Voilà Bonaparte en route vers le Sud, pour s'embarquer pour l'Egypte.
Marmont raconte:
Tout à coup la voiture, à une descente qu'elle parcourt rapidement, est arrêtée par un choc violent. Chacun se réveille en sursaut et se hâte de descendre de la berline, pour connaître la cause de l'accident. Une forte branche d'arbre, avançant sur la route, avait barré le chemin de la voiture. Or, à dix pas de là, en bas de la descente, un pont placé sur un torrent qu'il fallait traverser s'était écroulé la veille. Personne n'en savait rien, et la voiture allait infailliblement tomber dans l'abîme, quand la branche d'arbre la retint au bord du précipice: " Ne semble-t-il pas, ajoute Marmont, voir la main manifeste de la Providence? N'est-il pas permis à Bonaparte de croire qu'elle veille sur lui?
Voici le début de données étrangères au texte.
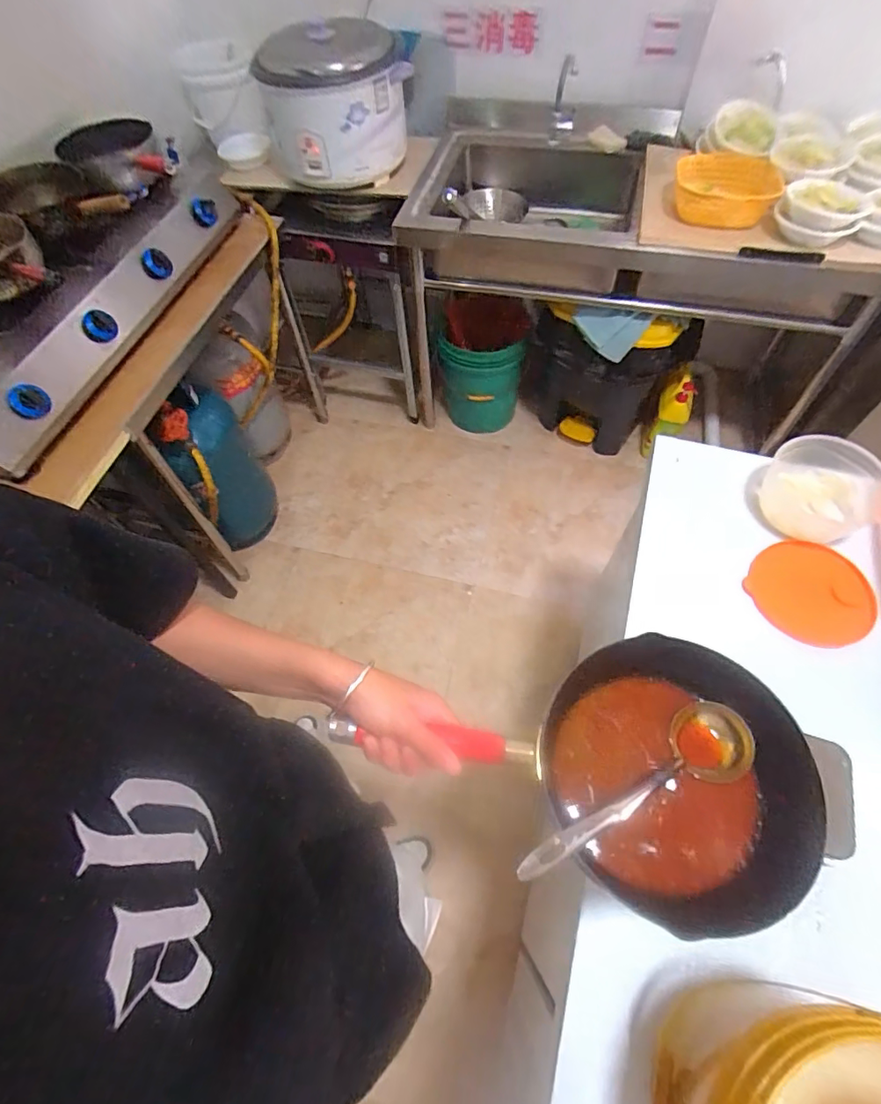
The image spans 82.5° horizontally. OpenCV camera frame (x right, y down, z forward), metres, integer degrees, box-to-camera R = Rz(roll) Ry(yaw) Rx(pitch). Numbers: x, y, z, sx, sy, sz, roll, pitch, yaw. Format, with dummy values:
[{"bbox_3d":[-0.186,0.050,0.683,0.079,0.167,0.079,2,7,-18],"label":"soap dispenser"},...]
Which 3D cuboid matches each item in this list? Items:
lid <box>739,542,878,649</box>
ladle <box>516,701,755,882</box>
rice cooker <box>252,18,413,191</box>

Et sans cette branche d'arbre, si singulièrement placée et assez forte pour résister, que serait devenu le conquérant de l'Égypte, le conquérant de l'Europe, celui dont, pendant quinze ans, la puissance s'exerça sur la surface du monde? » A quoi tiennent les destinées des mortels ? Devant la Providence, les plus grands hommes sont-ils autre chose que des pygmées? Que la branche d'arbre eût été un peu moins résistante, c'en était fait de Napoléon: pas de bataille des Pyramides, pas de 18 brumaire, pas de Consulat, pas d'Empire, pas de sacre, pas d'Austerlitz, pas de Waterloo. Aurait-il été heureux pour Napoléon de mourir à vingt-neuf ans, avant ces plus grandes gloires, mais aussi avant ses malheurs?...
Extrait de "La citoyenne Bonaparte", de Imbert de Saint-Amant, p 204.